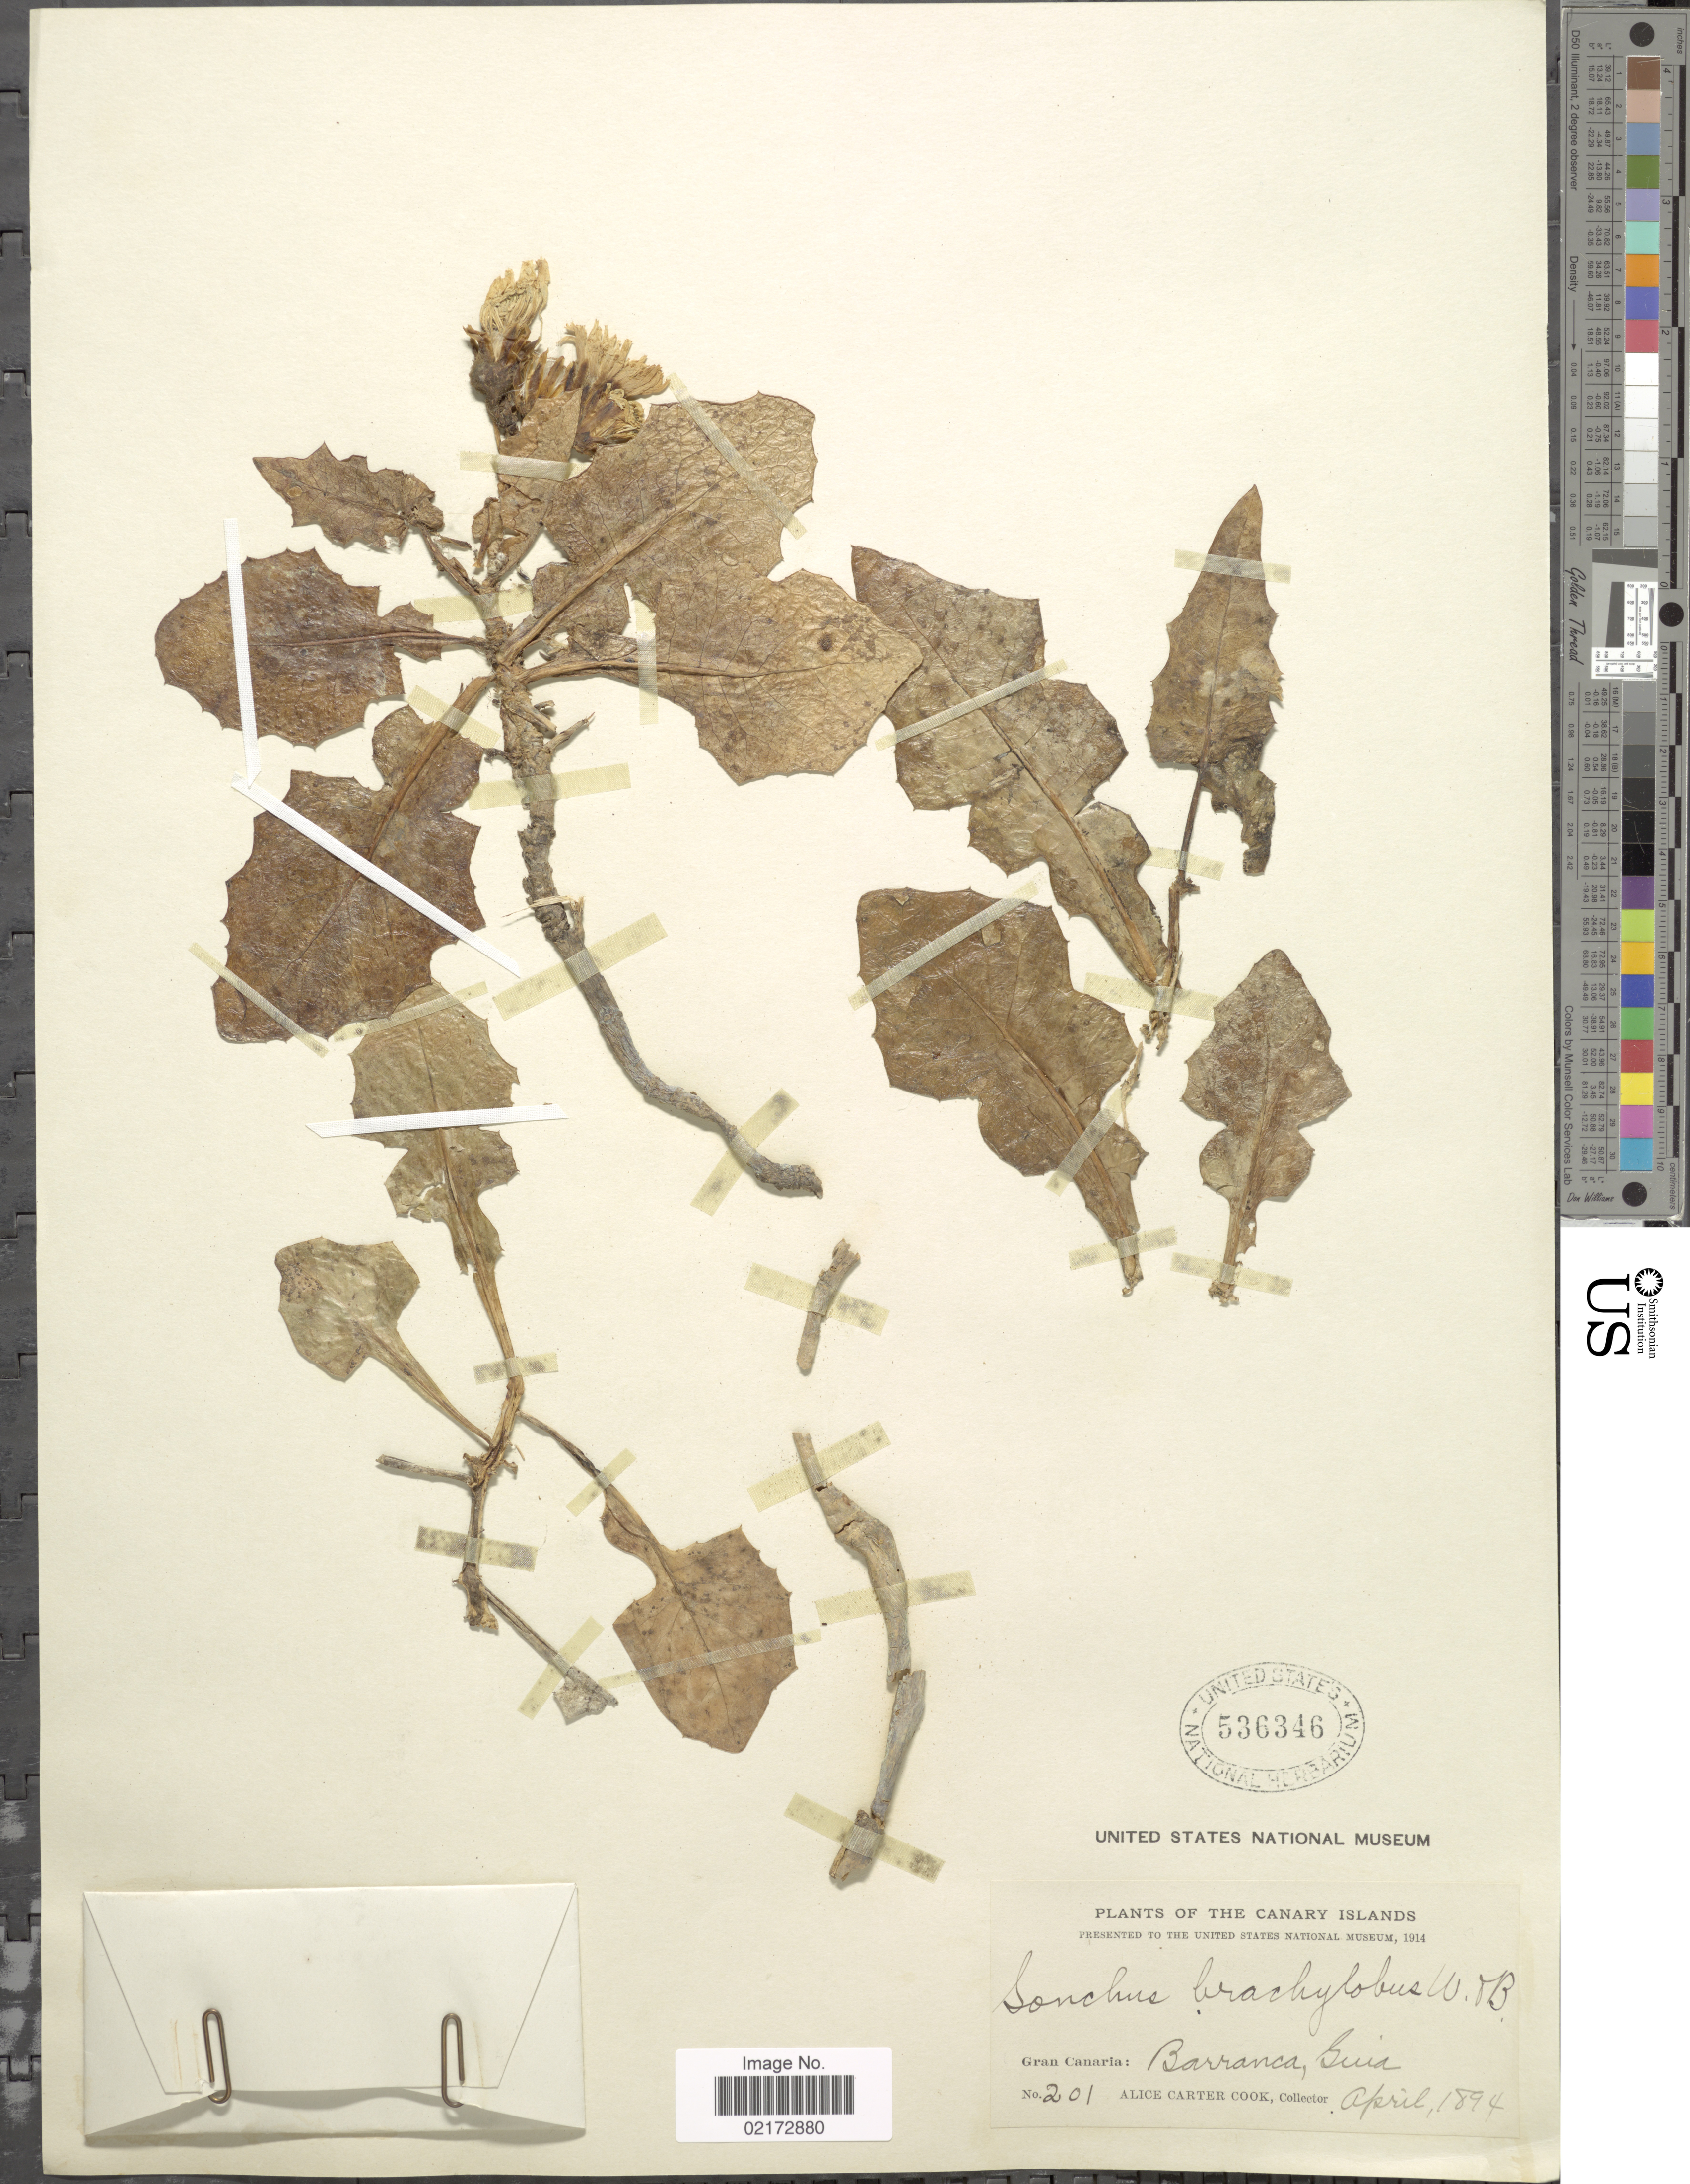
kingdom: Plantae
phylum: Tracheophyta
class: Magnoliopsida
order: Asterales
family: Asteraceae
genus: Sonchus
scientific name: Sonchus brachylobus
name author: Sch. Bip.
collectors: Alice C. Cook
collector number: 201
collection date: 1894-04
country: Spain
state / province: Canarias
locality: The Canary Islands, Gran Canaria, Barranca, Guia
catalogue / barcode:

====================

- _YOUR INSTRUCTIONS_
Rewrite these records with "locality" replaced by "location" and everything else unchanged. Omit the pictures.

- _FINAL RESULT_
kingdom: Plantae
phylum: Tracheophyta
class: Magnoliopsida
order: Asterales
family: Asteraceae
genus: Sonchus
scientific name: Sonchus brachylobus
name author: Sch. Bip.
collectors: Alice C. Cook
collector number: 201
collection date: 1894-04
country: Spain
state / province: Canarias
location: The Canary Islands, Gran Canaria, Barranca, Guia
catalogue / barcode:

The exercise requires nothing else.